Aussi, il est dans l’intérêt d’une bonne administration de la justice de surseoir à statuer dans cette instance, dans l’attente de la décision définitive, et de son exécution purgée des voies de recours, sur la demande formée devant le tribunal judicaire de Bobigny et actuellement pendant devant la cour d’appel de Paris, avant de demander à ce tribunal de fixer la créance de Lafarge sur CBGO au passif de la liquidation de cette dernière.
En conséquence, le tribunal ordonnera le sursis à statuer dans l’attente de l’exécution de la décision de la cour d’appel de Paris relative à l’instance introduite devant le tribunal judiciaire de Bobigny et dira que, dès que la procédure pourra être reprise, la partie la plus diligente devra en informer le greffe et, qu’à défaut, l’affaire sera radiée au bout de deux années.
Sur l’article 700 du code de procédure civile et les dépens
Le tribunal dira qu’il n’y a lieu, dans la présente partie de l’instance, à application des dispositions de l’article 700 du code de procédure civile, et réservera les dépens.
PAR CES MOTIFS,
le tribunal, après en avoir délibéré, statuant publiquement par un jugement réputé contradictoire avant dire droit,
* Se déclare compétent ;
* Déboute CBGO de son exception de connexité ;
* Ordonne le sursis à statuer dans l’attente de l’exécution de la décision de la cour d’appel de Paris relative à l’instance introduite devant le tribunal judiciaire de Bobigny sous le n°2023F07803 ;
* Inscrit l’affaire au rôle des sursis à statuer et dit que, dès que la procédure pourra être reprise, la partie la plus diligente devra en informer le greffe et qu’à défaut, l’affaire sera radiée au bout de deux années ;
* Droits, moyens et dépens réservés.
Délibéré par M. Roland GOUTERMAN, président du délibéré, M. Jean LEVOIR et M. Didier COLLIN (M. Didier COLLIN étant juge chargé d’instruire l’affaire).
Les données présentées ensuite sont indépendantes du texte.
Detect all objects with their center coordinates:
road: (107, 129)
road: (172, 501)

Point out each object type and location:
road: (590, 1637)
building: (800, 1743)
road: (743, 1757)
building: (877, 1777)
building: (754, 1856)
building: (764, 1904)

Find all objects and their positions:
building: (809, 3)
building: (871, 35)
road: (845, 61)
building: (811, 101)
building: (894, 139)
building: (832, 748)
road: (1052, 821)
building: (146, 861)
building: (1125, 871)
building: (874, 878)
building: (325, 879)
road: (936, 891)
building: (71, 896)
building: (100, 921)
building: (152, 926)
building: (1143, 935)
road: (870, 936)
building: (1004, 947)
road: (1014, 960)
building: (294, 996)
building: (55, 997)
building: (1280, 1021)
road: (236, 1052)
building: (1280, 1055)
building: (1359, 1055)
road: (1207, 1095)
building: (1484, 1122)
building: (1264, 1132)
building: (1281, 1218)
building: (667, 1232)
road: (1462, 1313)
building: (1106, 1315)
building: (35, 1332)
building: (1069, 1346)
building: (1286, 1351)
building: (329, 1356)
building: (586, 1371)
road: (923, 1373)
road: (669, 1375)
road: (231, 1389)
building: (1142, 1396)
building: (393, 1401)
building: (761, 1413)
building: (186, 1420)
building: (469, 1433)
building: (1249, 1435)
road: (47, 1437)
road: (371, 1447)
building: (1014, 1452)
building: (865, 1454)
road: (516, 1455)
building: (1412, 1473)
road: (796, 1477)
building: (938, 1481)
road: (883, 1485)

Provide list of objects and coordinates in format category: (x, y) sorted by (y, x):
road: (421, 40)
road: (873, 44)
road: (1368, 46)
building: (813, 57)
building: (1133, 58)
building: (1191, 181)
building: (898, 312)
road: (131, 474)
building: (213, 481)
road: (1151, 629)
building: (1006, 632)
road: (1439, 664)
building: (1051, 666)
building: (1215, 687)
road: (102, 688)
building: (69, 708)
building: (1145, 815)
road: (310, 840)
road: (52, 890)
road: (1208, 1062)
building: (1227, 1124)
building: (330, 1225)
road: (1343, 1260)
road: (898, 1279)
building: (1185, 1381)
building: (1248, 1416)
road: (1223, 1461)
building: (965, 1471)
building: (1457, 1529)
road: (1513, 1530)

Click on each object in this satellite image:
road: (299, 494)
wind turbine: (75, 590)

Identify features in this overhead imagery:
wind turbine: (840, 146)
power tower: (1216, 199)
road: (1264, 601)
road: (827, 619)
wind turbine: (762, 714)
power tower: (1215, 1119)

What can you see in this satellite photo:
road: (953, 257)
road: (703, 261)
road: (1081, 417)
Le présent jugement est mis à disposition au greffe de ce tribunal, les parties en ayant été préalablement avisées verbalement lors des débats dans les conditions prévues au deuxième alinéa de l’article 450 du code de procédure civile.
Liquidons les frais de greffe à la somme de 120,94 euros dont 20,16 euros de TVA
La minute du jugement est signée électroniquement par le président du délibéré et le greffier.